Nevertheless, she was willing to do whatever it took to survive. She recalls reading a book that talked about “quality of life.”
“I thought, ‘Forget quality. I want quantity!’ I want to live a whole lot longer so that I can become a mom,” says Freeman, who later adopted her daughter, Maggie, from China in 1993. “I never thought of myself as a victim. Nor did I see my ordeal as a fight. If we tell cancer patients to fight and they lose, it’s implied that they didn’t fight hard enough. It’s not a battle. It’s a journey.”
And because Freeman knew, firsthand, what that journey was like, in 1995 she began volunteering at the Susan G. Komen Breast Cancer Foundation. The idea was planted after meeting another young survivor at a Komen race who confided that she felt intensely alone.
“You’ve got to remember that years ago, cancer was a taboo subject,” Freeman says. “When I was diagnosed, there were no support groups.
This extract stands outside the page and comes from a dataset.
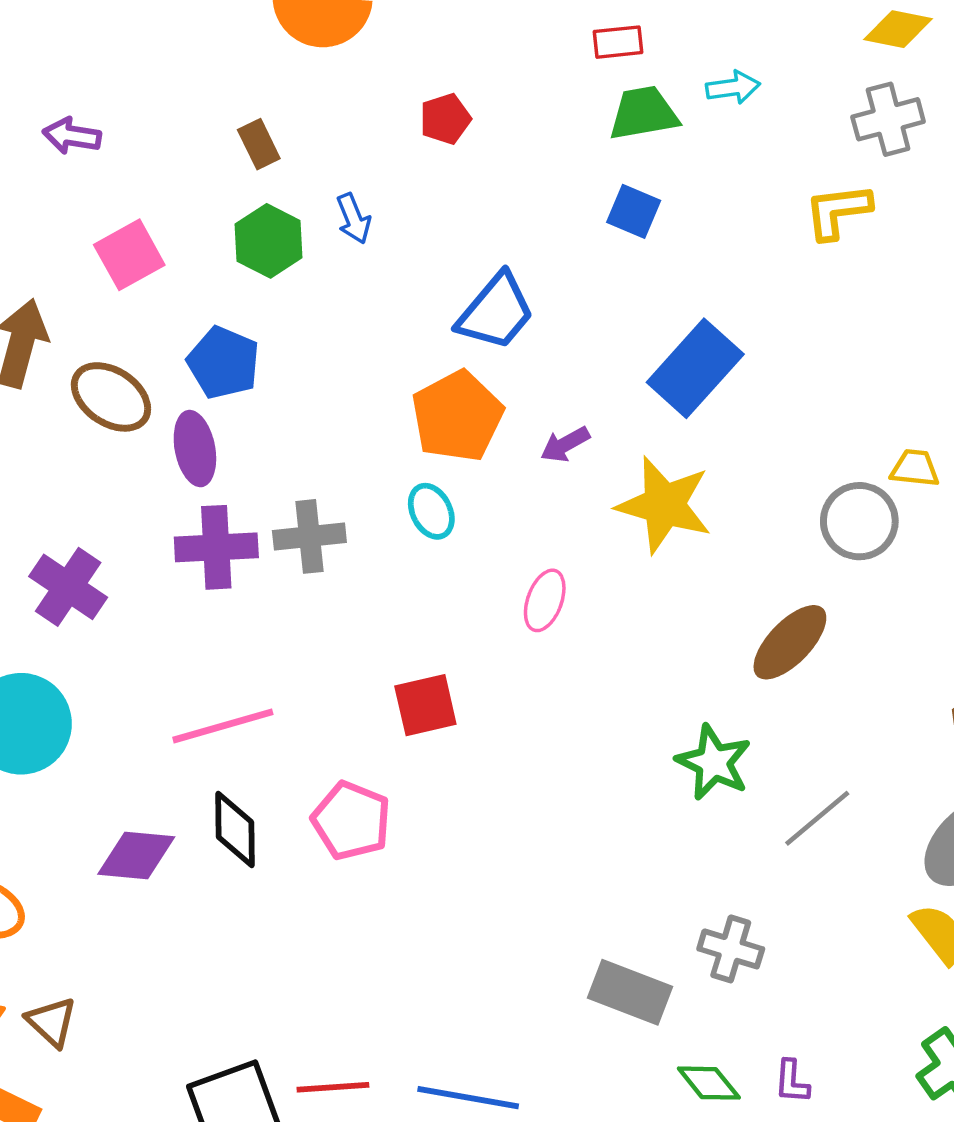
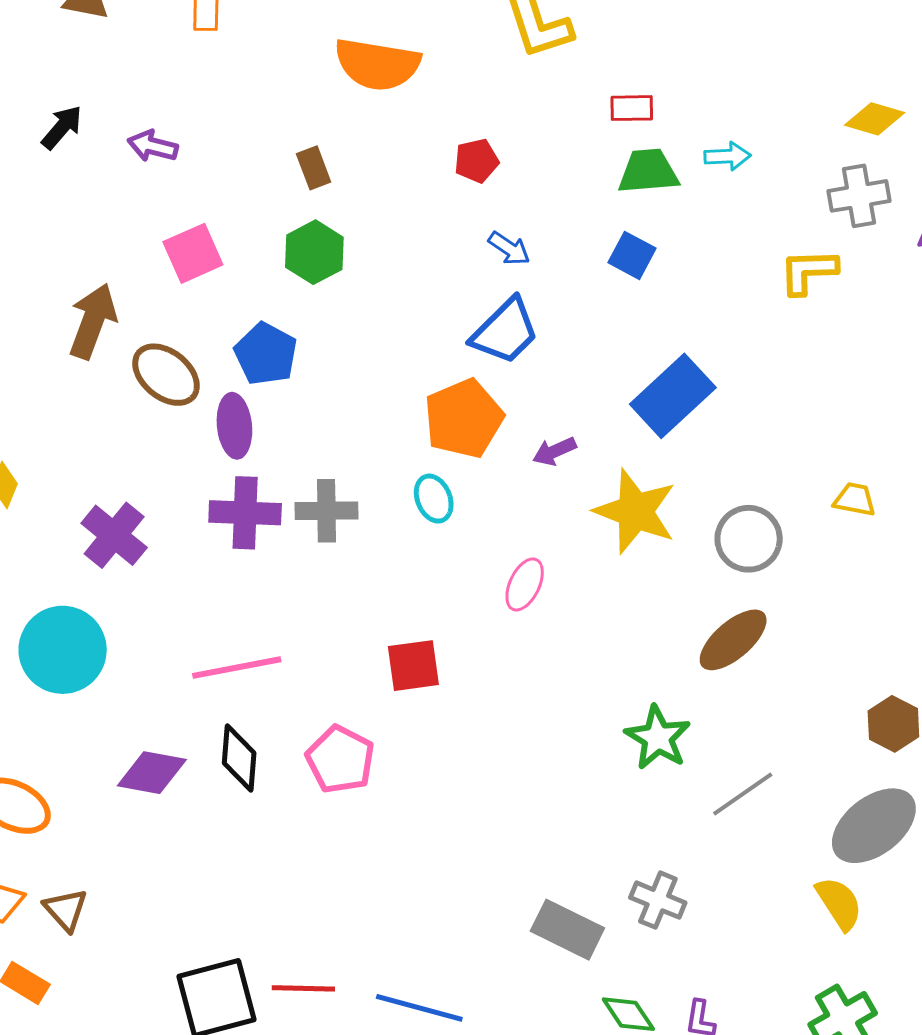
blue arrow: (354, 219) -> (509, 248), moved, turned -39
gray circle: (859, 521) -> (749, 539), moved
People didn’t talk about it. I didn’t know a single woman who’d had breast cancer. So, when I met this scared, lonely woman, I made a commitment to be more of an advocate in order to encourage others. I wanted folks to see that it was possible to go through it and come out the other side.”
Freeman, who calls herself a worker bee — “just give me a job!” — is the person the foundation calls when they need a volunteer to represent the Komen Central Indiana group. Through the years, she’s distributed educational materials at events, folded t-shirts for races and helped with preparations for the Pink Tie Ball (their annual formal fundraiser). Freeman, currently in her 44th year of teaching (kindergarten kiddos now), has even gotten her students involved by selling tulip bulbs and donating the proceeds to Komen.
Next month Freeman will receive the Lifetime Achievement Award at Circle of Hope for her years of service to the Komen Foundation.
“I’m honored that they’ve chosen to recognize me for doing what we all do there — be a cheerleader for others,” Freeman says.
The biggest message Freeman wants women to absorb is to always stand up for themselves medically. When she first found her lump, she told the doctor that she had a friend who died of colon cancer after a year of being told repeatedly by professionals that she had irritable bowel syndrome. Freeman didn’t want to suffer the same fate.
“I learned to be my own health advocate because I know my body better than anyone else,” Freeman says. “If you have a feeling that something isn’t right, keep looking until you find someone who will listen to you.”